→ Activity a: Quote the rows below word for word, from their first line through the line that contains "ChillChess is a", including both ends, and leave the pictures out of your answer.

══ Passage provided

4. A text-to-speech synthesizer comprising:
analyzer means for decomposing a sequence of input characters into phoneme components and classifying the decomposed phoneme components as a first group of phoneme components if each phoneme component is to be synthesized by a speech parameter and classifying said phoneme components as a second group of phoneme components if each phoneme component is to be synthesized by a formant rule;
first memory means for storing speech parameters derived from natural human speech, said speech parameters corresponding to the phoneme components of said first group and being retrievable from said first memory means in response to each of the phoneme components of the first group;
second memory means for storing formant rules for generating formant transition patterns, said formant rules corresponding to the phoneme components of said second group and being retrievable from said second memory means in response to each of the phoneme components of the second group;
means for retrieving a speech parameter from said first memory means in response to one of the phoneme components of the first group;
means for retrieving a formant rule from said second memory means in response to one of said phoneme components of the second group and deriving a formant transition pattern from the retrieved formant rule;
parameter converter means for converting a formant of said derived formant transition pattern into a corresponding speech parameter; and
speech synthesizer means for synthesizing a human speech utterance from the speech parameter retrieved from said first memory means and synthesizing a human speech utterance from the speech parameter converted by said parameter converter means,
wherein said speech parameters in said first memory means are represented by auto-regressive (AR) parameters and auto-negressive moving average (ARMA) parameters, and said formant rules in said second memory means being further capable of generating antiformant transition patterns, each of said formants and said antiformants being represented by frequency and bandwidth values, wherein said parameter converter means comprises:
means for converting the frequency value of said formant into a value equal to C=cos(2πF/fs), where F is said frequency value and fs represents a sampling frequency, and converting the bandwidth value of said formant into a value equal to R=exp(-πB/fs), where B is the bandwidth value;
means for generating a first signal representative of a value 2CR and a second signal representative of a value R2 ;
unit impulse generator means for generating a unit impulse; and
a series of second-order transversal filters connected in series from said unit impulse generator to said speech synthesizer means, each of said second-order transversal filters including a tapped delay line, first and second tap-weight multipliers connected respectively to successive taps of said tapped delay line, and an adder for summing the outputs of said multipliers with said unit impulse, said first and second multipliers multiplying signals at said successive taps with said first and second signals, respectively.
5. A text-to-speech synthesizer as claimed in claim 4, wherein said analyzer means comprises a table for mapping relationships between a plurality of phoneme component strings and corresponding indications classifying said phoneme component strings as falling into one of said first and second groups, and means for detecting a match between a decomposed phoneme component and a phoneme component in said phoneme component strings and classifying the decomposed phoneme component as one of said first and second groups according to the corresponding indication if said match is detected.
6. A text-to-speech synthesizer as claimed in claim 4, wherein said speech synthesizer means comprises:
source wave generator means for generating a source wave;
input and output adders connected in series from said source wave generator means to an output terminal of said text-to-speech synthesizer;
a tapped delay line connected to the output of said input adder;
a plurality of first tap-weight multipliers having input terminals respectively connected to successive taps of said tapper-delay line and output terminals connected to input terminals of said input adder, said first tap-weight multipliers respectively multiplying signals at said successive taps with signals supplied from said first memory means and said parameter converter means; and
a plurality of second tap-weight multipliers having input terminals respectively connected to successive taps of said tapped-delay line and output terminals connected to input terminals of said output adder, said second tap-weight multipliers respectively multiplying signals at said successive taps with signals supplied from said first memory means and said parameter converter means.

════

→ Activity b: Decide whether each statement agrees with the text-to-speech synthesizer claims, answering yes or no for each and quoting the words of those claims that decide it: (i) the speech parameters held in the first memory means are derived from natural human speech; (ii) the second-order transversal filters are connected in series from the unit impulse generator to the output terminal of the synthesizer; (iii) each formant and antiformant is represented by amplitude and phase values.

══ Material for the task

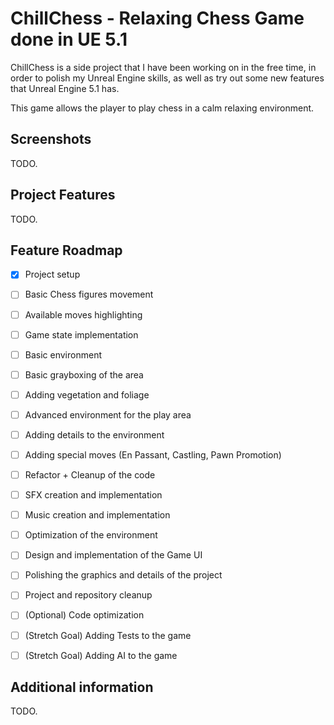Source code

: # ChillChess - Relaxing Chess Game done in UE 5.1

ChillChess is a side project that I have been working on in the free time, in order to polish my Unreal Engine skills, as well as try out some new features that Unreal Engine 5.1 has.

This game allows the player to play chess in a calm relaxing environment.

## Screenshots 

TODO.

## Project Features

TODO.

## Feature Roadmap

- [x] Project setup
- [ ] Basic Chess figures movement
- [ ] Available moves highlighting 
- [ ] Game state implementation
- [ ] Basic environment
- [ ] Basic grayboxing of the area
- [ ] Adding vegetation and foliage
- [ ] Advanced environment for the play area
- [ ] Adding details to the environment
- [ ] Adding special moves (En Passant, Castling, Pawn Promotion)
- [ ] Refactor + Cleanup of the code
- [ ] SFX creation and implementation
- [ ] Music creation and implementation
- [ ] Optimization of the environment
- [ ] Design and implementation of the Game UI
- [ ] Polishing the graphics and details of the project
- [ ] Project and repository cleanup
- [ ] (Optional) Code optimization 
- [ ] (Stretch Goal) Adding Tests to the game
- [ ] (Stretch Goal) Adding AI to the game


## Additional information

TODO.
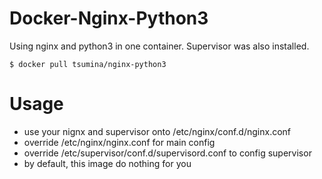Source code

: # Docker-Nginx-Python3

Using nginx and python3 in one container. Supervisor was also installed.
    
    $ docker pull tsumina/nginx-python3


# Usage

* use your nignx and supervisor onto /etc/nginx/conf.d/nginx.conf
* override /etc/nginx/nginx.conf for main config
* override /etc/supervisor/conf.d/supervisord.conf to config supervisor
* by default, this image do nothing for you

════

→ Written response a:
Source code

: # ChillChess - Relaxing Chess Game done in UE 5.1

ChillChess is a side project that I have been working on in the free time, in order to polish my Unreal Engine skills, as well as try out some new features that Unreal Engine 5.1 has.

→ Written response b:
(i) Yes: "first memory means for storing speech parameters derived from natural human speech"
(ii) No: "a series of second-order transversal filters connected in series from said unit impulse generator to said speech synthesizer means"
(iii) No: "each of said formants and said antiformants being represented by frequency and bandwidth values"